Recently caught an up to date pic of ex on FB - he's grown a beard and apparently now needs glasses - barely recognised him and we were married 10 years together almost 14!

But the worst? Bro's best mate, started looking kinda like his dad 5/10 years ago, he had a birthday recently and posted on FB - looks like his GRANDAD! He's only 45! And he's not in bad shape or ill or anything he's just gone very grey very quickly.

A few people (old classmates) have sent me friend requests in last year, due to most women do still change name on marriage I've had to ask other friends I've known from school "I've had a friend request from Susan smith - don't recognise pic do I know her?" Reply "yea course you do! She used to be Susan brown you sat next to her in English and shared a tent on that guide camp" how the fuck do I not recognise them?
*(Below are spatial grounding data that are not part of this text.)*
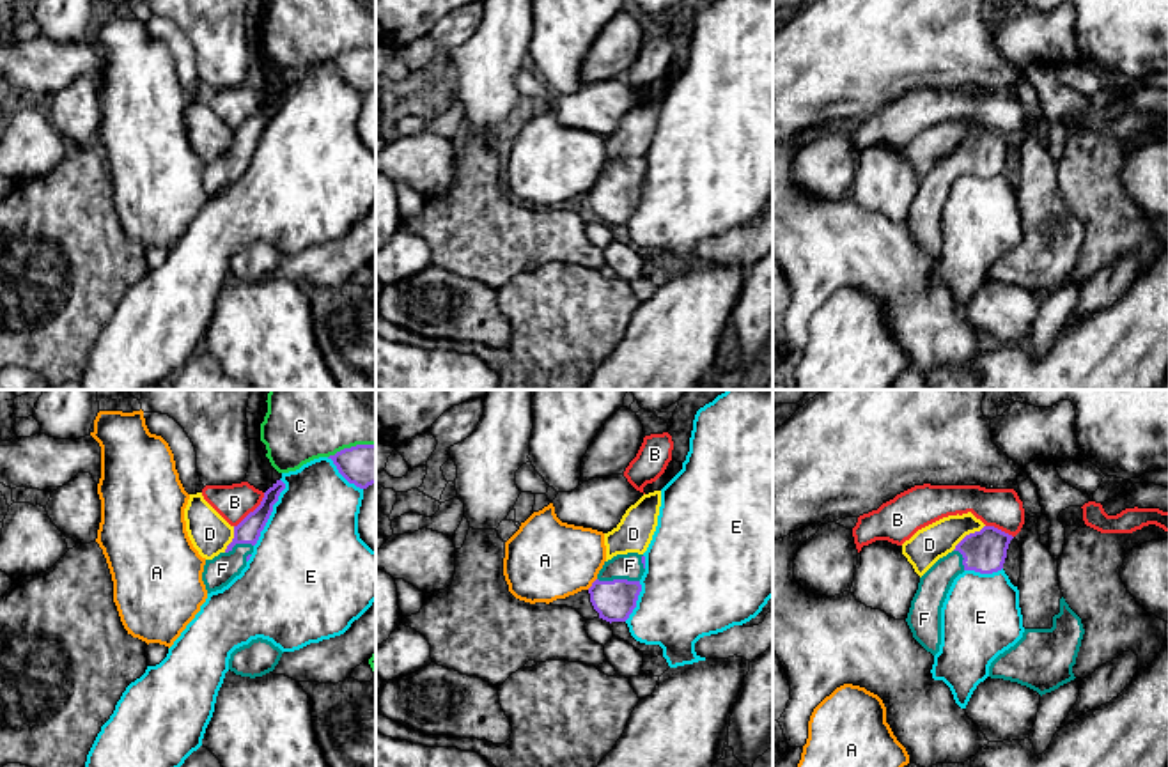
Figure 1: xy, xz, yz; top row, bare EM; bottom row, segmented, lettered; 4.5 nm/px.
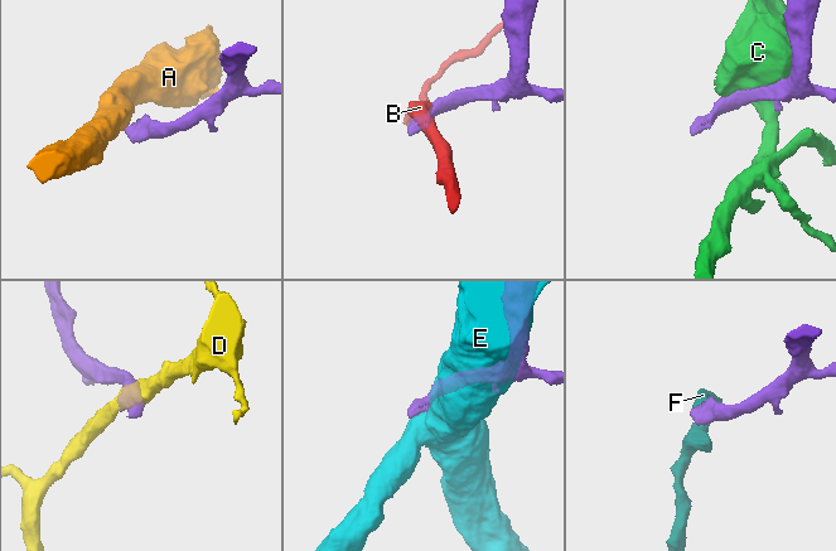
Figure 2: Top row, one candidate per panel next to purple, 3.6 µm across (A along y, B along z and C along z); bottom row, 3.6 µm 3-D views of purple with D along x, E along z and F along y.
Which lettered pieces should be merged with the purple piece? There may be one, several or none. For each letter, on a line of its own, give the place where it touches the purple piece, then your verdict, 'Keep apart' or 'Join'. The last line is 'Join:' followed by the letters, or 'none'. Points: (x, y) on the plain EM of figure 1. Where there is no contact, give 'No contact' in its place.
A: Touches purple at xz (592, 186). Keep apart
B: Touches purple at xy (254, 114). Keep apart
C: Touches purple at xy (351, 50). Keep apart
D: Touches purple at yz (970, 137). Keep apart
E: Touches purple at xy (272, 114). Keep apart
F: Touches purple at xz (619, 183). Join
Join: F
They look COMPLETELY different!! the only one that doesn't we suspect has had more than a little work done

One of them part of the reason I didn't recognise her was her hair colour - except she wasn't dying it and wasn't grey - she's just gone back to her natural brown whereas I ALWAYS knew her as a blonde I honestly thought it was her natural colour! That was a shocker!

"Mind you, my mum says we're lucky that our old gang is still meeting up at weddings.
She meets hers at funerals."

I do sadly remember my gran saying after returning from the funeral of her closest friend "that's everyone gone now, there's nobody of my generation left" and honestly that's the point at which she really started going downhill. I know Drs etc will say it was her age and X conditions etc but it was literally within a few weeks she went from active if achey to bedridden.
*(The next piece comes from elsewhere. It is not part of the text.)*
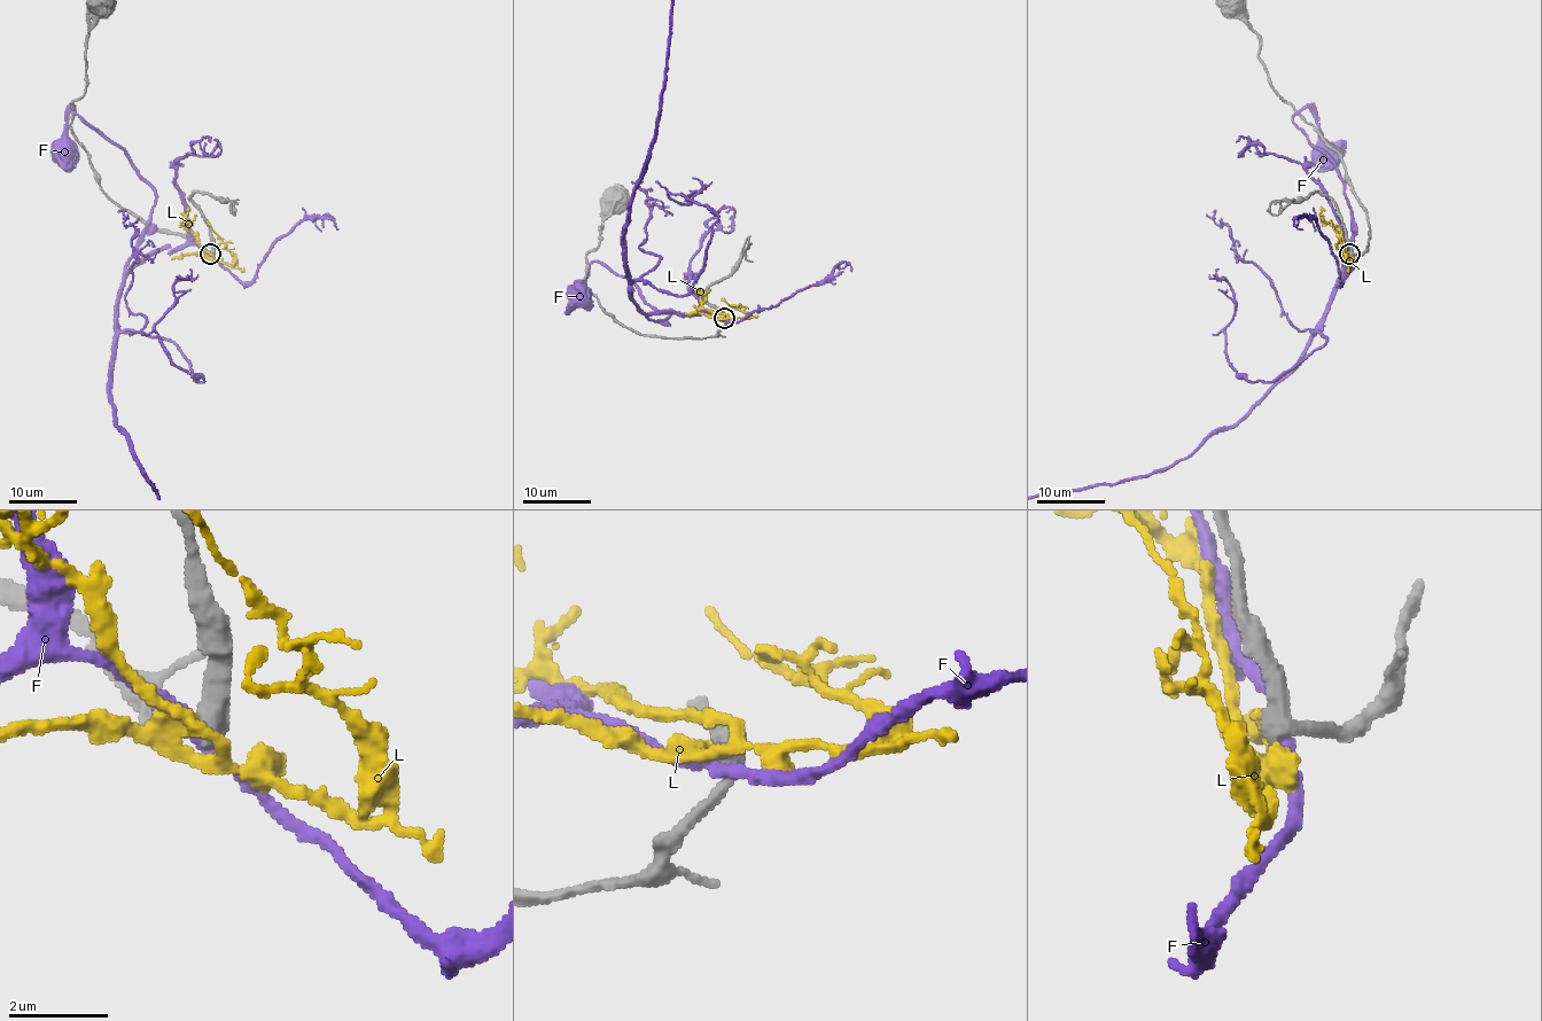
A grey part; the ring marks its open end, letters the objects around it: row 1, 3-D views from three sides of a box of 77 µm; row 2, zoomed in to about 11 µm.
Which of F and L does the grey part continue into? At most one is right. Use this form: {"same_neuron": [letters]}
{"same_neuron": []}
Heartbreaking. It also really threw me how much her friend dying hit me, it took my mum pointing out that this lovely lady (and all her family) had been on the periphery of my own life and family all MY life so it was bound to have an effect. Odd the things that catch you out. Gran and her friend had met at work, they were 14 when they first met and hit it off and in their late 80's when she passed. They'd seen each other through marrying, having babies, having mc, becoming grandparents, losing their own parents and siblings, serious illness of their husbands, widowhood, their own ageing and failing health... Sadly as tends to happen we've mostly lost touch with that family now, though I think mum is still in touch with one of her daughters.

Dowser bloody well done you doing all that driving! As evidenced on this thread there are people 20 years younger struggle with it, I've not driven for almost 9 years due to meds, although they've been changed recently so I can think about it again. I'm working to overcome housebound agoraphobia at the moment but I'm hoping next spring/summer I can get out and about more and that may include driving again.
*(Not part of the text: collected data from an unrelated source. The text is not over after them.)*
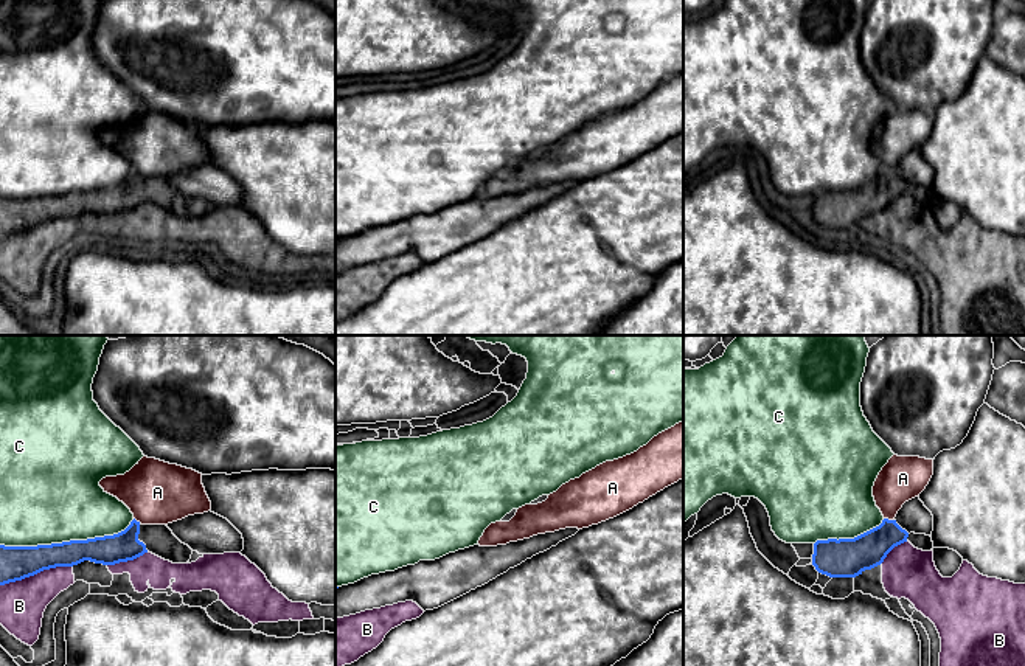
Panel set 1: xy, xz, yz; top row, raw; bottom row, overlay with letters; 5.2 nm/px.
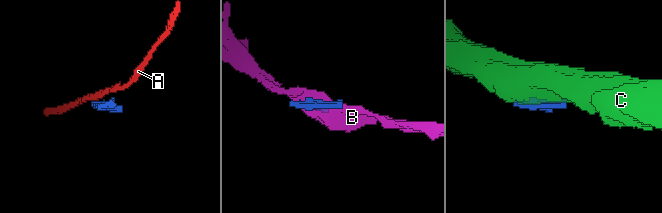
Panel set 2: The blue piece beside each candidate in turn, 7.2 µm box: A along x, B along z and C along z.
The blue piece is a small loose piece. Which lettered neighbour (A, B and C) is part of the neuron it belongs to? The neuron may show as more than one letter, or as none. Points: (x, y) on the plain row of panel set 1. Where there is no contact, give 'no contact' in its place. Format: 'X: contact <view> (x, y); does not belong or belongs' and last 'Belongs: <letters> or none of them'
A: contact yz (887, 171); does not belong
B: contact xy (36, 225); does not belong
C: contact xy (67, 194); does not belong
Belongs: none of them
My mum actually really doesn't look her age, neither do me or my siblings. When she was still working I turned 40 and she had several colleagues saying that they didn't think she was old enough or that if she was she must have been a teen mum! She was mid 20's when she had me. So not particularly young. I also had a few people thinking I was kidding on when I said I was turning 40. Lovely compliments but I don't see it myself. I get a bloody great shock when I look in the mirror! Grey hair, sagging skin, and serious weight gain (again partly meds) without wishing to brag but in my 20's I was slim and quite pretty and that's still the image I have in my head.

Does anyone else experience this? That you also have friends/family that you knew from much younger that you still have how they looked then stuck in your head? So when you see them now it doesn't match?